While they were listening to this, he went on to tell them a parable, because he was near Jerusalem and the people thought that the kingdom of God was going to appear at once.

He said: "A man of noble birth went to a distant country to have himself appointed king and then to return. So he called ten of his servants and gave them ten minas. `Put this money to work,' he said, `until I come back.'

"But his subjects hated him and sent a delegation after him to say, `We don't want this man to be our king.' "He was made king, however, and returned home. Then he sent for the servants to whom he had given the money, in order to find out what they had gained with it.

"The first one came and said, `Sir, your mina has earned ten more.' "`Well done, my good servant!' his master replied. `Because you have been trustworthy in a very small matter, take charge of ten cities.'

"The second came and said, `Sir, your mina has earned five more.' "His master answered, `You take charge of five cities.'

"Then another servant came and said, `Sir, here is your mina; I have kept it laid away in a piece of cloth. I was afraid of you, because you are a hard man. You take out what you did not put in and reap what you did not sow.' "His master replied, `I will judge you by your own words, you wicked servant! You knew, did you, that I am a hard man, taking out what I did not put in, and reaping what I did not sow? Why then didn't you put my money on deposit, so that when I came back, I could have collected it with interest?'

"Then he said to those standing by, `Take his mina away from him and give it to the one who has ten minas.' "`Sir,' they said, `he already has ten!'

"He replied, `I tell you that to everyone who has, more will be given, but as for the one who has nothing, even what he has will be taken away. But those enemies of mine who did not want me to be king over them --bring them here and kill them in front of me.'"
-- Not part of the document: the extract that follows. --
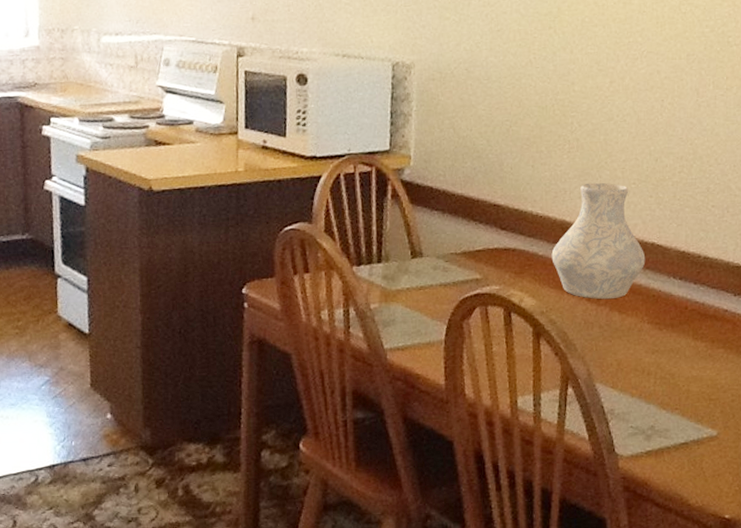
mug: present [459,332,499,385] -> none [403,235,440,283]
Notice the fact that the people who were following along with Jesus have in their anticipation that Jesus would soon bring in the Kingdom of God there in Jerusalem. Their eyes were focused on the one whom they considered as the conquering King Jesus, and they desired to be a part of this, to see it take place. They would be glad to see the Romans put to flight. They simply did not understand that Jesus was destined to soon die as the atoning sacrifice in Jerusalem.

Jesus likely wanted to dispel any disappointment that could spring up among his followers when he was crucified on the cross.

The man of noble birth represented Jesus. This is a veiled revelation that he would leave them and return to Heaven before coming again to establish the Kingdom.

As this nobleman called his servants and gave them the responsibility of administering the investment of his assets, Jesus was leaving to his disciples the responsibility of administering the talents Jesus was leaving with them.

As in the parable the nobleman’s subjects did not want him to become king. This group represents the Nation as well as the religious leaders of the Jews.

After being appointed king the nobleman returned. He called his servants to give account of their stewardship. Some servants evidenced more talent than others as they were able to show a larger return, but the nobleman commended each faithful servant; and rewarded him with responsibility in the new kingdom in proportion to their ability.

One servant had hidden his trusted mina. In fact, his words to the new king were somewhat accusative. He demonstrated that he did not support the new king; therefore, he was banished from the kingdom.

Then the enemies of the new king were put to death. This parallels the second coming of Christ. He will return and reward every faithful servant.

It is also true that every unresponsive person — his enemies, will be banished from the new kingdom to eternal suffering.